Scapular fractures present special difficulties in terms of access and fixing technique, making internal fixation a difficult treatment. It will be difficult to get a good intra-operative radiography imaging and an appropriate reduction, especially when the fracture is comminuted. In addition, there is a chance that the neurovascular structures surrounding the scapula will sustain damage. According to clinical observations, comminuted extra-articular fractures of the glenoid neck or scapular body account for the majority of unstable scapular fractures. These intricate fractures can be fixed with a range of implants. Locking compression plates, reconstruction plates, distal radius plates, distal humerus Y-type locking plates, T-plates, calcaneous deformed plates, and microplates are a few of the implants used to fix scapula fractures that have been documented in the literature ^[8].

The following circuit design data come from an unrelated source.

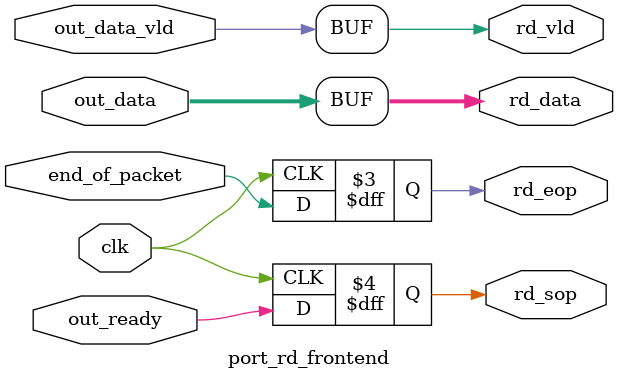
<source format=v>
module port_rd_frontend(
    input clk,

    /* 读出IO */
    output reg rd_sop,
    output reg rd_eop,
    output rd_vld,
    output [15:0] rd_data,

    /*
     * 来自后端的读出数据传输IO
     * |- out_ready - 即将开始一个数据包的传输
     * |- out_data_vld - 传输数据有效信号
     * |- out_data - 传输数据
     * |- end_of_packet - 传输数据结束信号
     */
    input out_ready,
    input out_data_vld,
    input [15:0] out_data,
    input end_of_packet
);

assign rd_vld = out_data_vld;
assign rd_data = out_data;

always @(posedge clk) begin
    rd_sop <= out_ready;
end

always @(posedge clk) begin
    rd_eop <= end_of_packet;
end

endmodule
</source>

Zlowodzki et al. conducted a systematic review that included 22 case series totaling 520 cases. According to their findings, 12% of patients with conservatively treated extra-articular scapula fractures experienced chronic discomfort, 25% had radiographic scapula deformity, and 20% had poor functional results ^[3]. Operative fixation is necessary for displaced and comminuted fractures, according to another systematic study conducted by Kannan et al. They discovered that the functional outcome after operational care was better for displaced scapular neck fractures (>10 mm) ^[13].

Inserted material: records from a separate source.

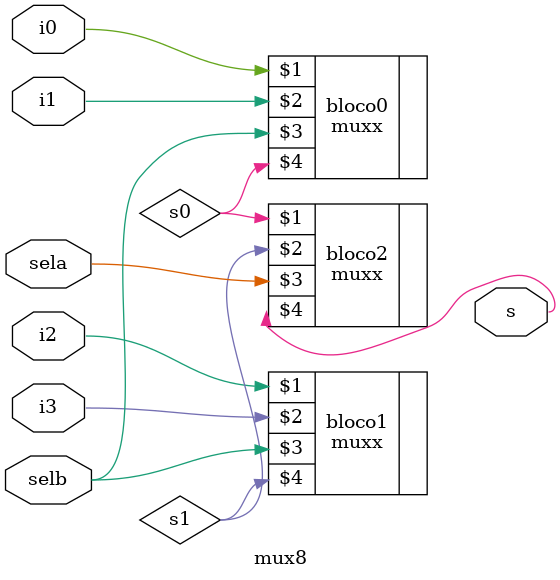
<source format=v>
module mux8 (i0, i1, i2, i3, sela, selb, s);

input i0, i1, i2, i3, sela, selb;
wire s0, s1;
output s;


muxx bloco0 (i0, i1, selb, s0);
muxx bloco1 (i2, i3, selb, s1);
muxx bloco2 (s0, s1 , sela, s);


endmodule
</source>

In their retrospective study, Jaikish and Sambandam examined 12 patients who received treatment between 2015 and 2018 for neck fractures with displaced scapular bodies. By using a modified Judet technique, scapular fractures were exposed and repaired using either a recon locking plate and screws or a 3.5 mm T buttress. The average age of the study participants was 42 years old. The follow-up period was 33 months on average. The average Murley score and constant were 80. Four patients showed excellent outcomes, seven showed decent results, and one showed a fair result. At the time of the last follow-up, the shoulder’s mean post-operative range of motion was 34° of external rotation, 136° of abduction, and 140° of forward flexion. He came to the conclusion that internal fixation using T buttress locking plates and reconstruction plates produces good functional results for displaced extra-articular scapular fractures ^[14].

Isolated scapular fractures are rare fractures, with most of them being treated conservatively. However, fixation is indicated in certain situations, as poor functional results have been reported with conservative treatment in many cases. The modified Judet approach in the open reduction and fixation offers a great exposure of the glenoid neck and lateral column fractures for fixation while causing minimal morbidity and good functional results.

Significantly displaced extraarticular glenoid neck and lateral column fractures need ORIF with anatomically countered plates, and the modified Judet approach provides an excellent exposure of such fracture patterns with minimal morbidity.